Heaven Isn't Quite a Place on Earth

| 13 Aug 2014 | 06:55

    Camp darling Charles Busch has put aside frequent muse Susan Hayward in order to pay homage to another star of the silver screen from its golden days: Rosalind Russell. And though The Divine Sister may be a spoof of every nun movie ever filmed (from The Singing Nun to Roz herself in The Trouble with Angels), the script also owes just as large a debt to His Girl Friday and Auntie Mame.

    In fact, large chunks of Busch’s turn as Mother Superior are direct quotations from Russell performances, from the way he shakes his head back and forth to his habit of peering out from behind lowered eyelids.
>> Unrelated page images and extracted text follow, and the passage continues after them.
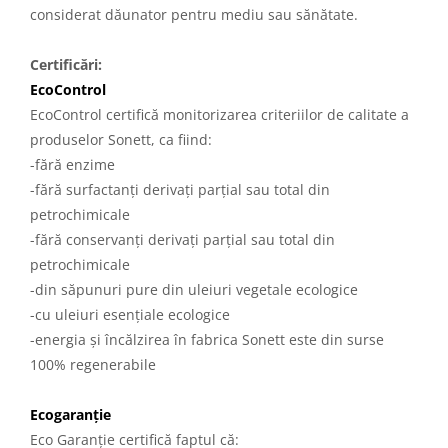
considerat dăunator pentru mediu sau sănătate.
Certificări:
EcoControl
EcoControl certifică monitorizarea criteriilor de calitate a
produselor Sonett, ca fiind:
-fără enzime
-fără surfactanți derivați parțial sau total din
petrochimicale
-fără conservanți derivați parțial sau total din
petrochimicale
-din săpunuri pure din uleiuri vegetale ecologice
-cu uleiuri esențiale ecologice
-energia și încălzirea în fabrica Sonett este din surse
100% regenerabile
Ecogaranție
Eco Garanție certifică faptul că: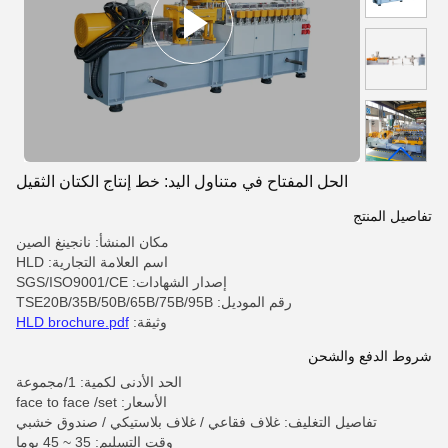
الحل المفتاح في متناول اليد: خط إنتاج الكتان الثقيل
تفاصيل المنتج
مكان المنشأ: نانجينغ الصين
اسم العلامة التجارية: HLD
إصدار الشهادات: SGS/ISO9001/CE
رقم الموديل: TSE20B/35B/50B/65B/75B/95B
وثيقة:
HLD brochure.pdf
شروط الدفع والشحن
الحد الأدنى لكمية: 1/مجموعة
الأسعار: face to face /set
تفاصيل التغليف: غلاف فقاعي / غلاف بلاستيكي / صندوق خشبي
وقت التسليم: 35 ~ 45 يوما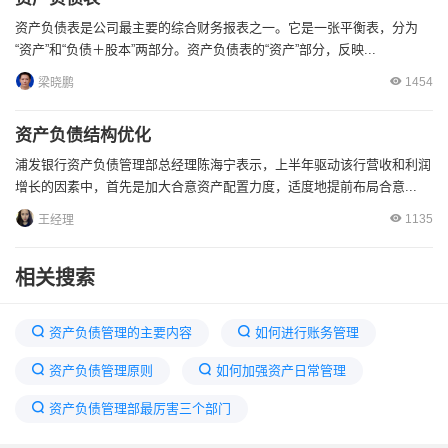
资产负债表是公司最主要的综合财务报表之一。它是一张平衡表，分为
“资产”和“负债＋股本”两部分。资产负债表的“资产”部分，反映...
1454
梁晓鹏
资产负债结构优化
浦发银行资产负债管理部总经理陈海宁表示，上半年驱动该行营收和利润
增长的因素中，首先是加大合意资产配置力度，适度地提前布局合意...
1135
王经理
相关搜索
资产负债管理的主要内容
如何进行账务管理
资产负债管理原则
如何加强资产日常管理
资产负债管理部最厉害三个部门
如何有效的进行资产管理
The script, though, is more like Roz Russell vehicles: forgettable.

    Oh, there are laughs to be had, but too much of the time Busch and director Carl Andress are throwing jokes as hard and fast and frequently as they can, hoping that the majority will stick.

    So in addition to a very funny flashback sequence to Mother Superior’s days as snappy girl reporter Susan Appleyard, we have fart jokes and a weird, recurring gag about, well, gagging.

    As with any Charles Busch production, plot and character matter less than tone, and Andress keeps a firm hand on the outrageous proceedings. Even when the show dips into cheap laughs (those nuns farting come to mind), the result is less one of frustration and one more of impatience. We just want to slog as quickly as possible through the cheap stuff and back to what Busch does better than anyone else: turn the cheap, sentimental acting of Hollywood glamour gals gone to seed into comedy gold.

    Luckily, the cast are mostly on level with Busch, particularly Julie Halston has a no-nonsense nun/wrestling coach and Alison Fraser as a mysterious German nun import who favors long black gloves to accessorize her habit. As a novice with special powers, Amy Rutberg is a trippy delight, but she can’t quite manage a late-in-the-show transformation into a tough-talking tramp. Jennifer Van Dyck feels a bit out of place as unfunny philanthropist Mrs. Levinson (and she’s been costumed horribly by Fabio Toblini), but Jonathan Walker, as a man from Mother Superior’s past, is both sexy and funny in a stylized way, the perfect leading man for Busch, who is in fine form here. And when he finally gives the audience what it secretly craves, an extended riff on the infamous The Sound of Music line, “What is it you cahn’t face?” nothing can stop The Divine Sister from feeling divine indeed.

    The Divine Sister

    Open run, [Soho Playhouse], 15 Vandam St. (betw. 6th Ave. and Varick St.), 212-691-1555; $65–$90.